PAGE EXTRACT:
++++++++++

[llvm] Revert "LangRef: Clarify llvm.minnum and llvm.maxnum about sNaN and signed zero (#112852)" (PR #138451)

Nikita Popov via llvm-commits llvm-commits at lists.llvm.org
Mon May 5 03:30:26 PDT 2025


nikic wrote:

> > As seen in recent PRs and issues, the current state where LangRef and the middle-end do not agree is causing unnecessary confusion, which is why I think it is important to revert it now, before the situation becomes worse.
> 
> I don't see a way this will ever not be confusing. The codegen never matched on most targets. If we at least have it documented how it should work, we can converge towards the end state.

It will always be somewhat confusing because the operations are confusing, but we don't have to add our own LLVM confusion on top, where LangRef and the middle-end don't match...

> > (An alternative I would put up for consideration is to remove maxnum entirely, auto-upgrading the intrinsic to maximumnum nsz to match the previous semantics. Not sure anyone actually wants llvm.maxnum with the new semantics?)
> 
> Yes, I think it is what most people want but not because it makes any sense. This is the instruction that's been implemented in billions of devices. The new fminimumnum/fmaximumnum require wasting cycles for quieting in codegen, and it's still useful to have raw access to the underlying operation. We have very limited capacity to optimize out unnecessary quieting given the fuzzy snan semantics. We can't just look at the floating point producers and assume they will quiet. Since nobody actually cares about signaling nans, and do care about the best possible code, most use cases are better served by minnum/maxnum in practice.

++++++++++

PROVIDED DATA:
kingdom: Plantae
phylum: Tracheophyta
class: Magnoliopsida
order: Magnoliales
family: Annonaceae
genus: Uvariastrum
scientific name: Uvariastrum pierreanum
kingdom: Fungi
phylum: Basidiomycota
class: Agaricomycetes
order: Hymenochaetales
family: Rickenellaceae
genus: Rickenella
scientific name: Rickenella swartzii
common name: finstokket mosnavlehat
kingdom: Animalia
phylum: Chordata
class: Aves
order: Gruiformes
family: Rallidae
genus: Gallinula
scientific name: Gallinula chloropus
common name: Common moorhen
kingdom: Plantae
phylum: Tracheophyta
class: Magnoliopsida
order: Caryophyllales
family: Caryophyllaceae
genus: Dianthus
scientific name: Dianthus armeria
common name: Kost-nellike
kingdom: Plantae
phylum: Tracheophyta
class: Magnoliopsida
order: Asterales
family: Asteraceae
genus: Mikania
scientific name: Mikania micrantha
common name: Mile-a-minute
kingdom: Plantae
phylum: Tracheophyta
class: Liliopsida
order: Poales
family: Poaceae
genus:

++++++++++

WORK INSTRUCTION: Continue the mailing-list reply about reverting the llvm.minnum and llvm.maxnum LangRef change, starting right after its last sentence.

SOLVED PROBLEM:
> 
> We have an AMDGPU only combine that tries to prune these out, but it doesn't work all that well due to the usual DAG reasons (and common usage of unanalyzable sources like function arguments and loads). We could do a little better if we strengthened the DAG/gMIR semantics to not permit dropping canonicalizes, but there's a cost to diverging from the IR rules

I do see your point. Another alternative, which is more consistent with LLVM's overall treatment of sNaN and also your "nobody actually cares about sNaN" perspective, is to specify that minnum/maxnum with an sNaN argument may non-deterministically convert it to a qNaN. This means we are allowed to lower minnum/maxnum to operations that either follow or don't follow the IEEE-754-2008 sNaN behavior. This would effectively specify the current backend behavior.

I haven't carefully thought through what the implication of that for the middle-end would be -- I think we'd still lose associativity, but not some of the other things.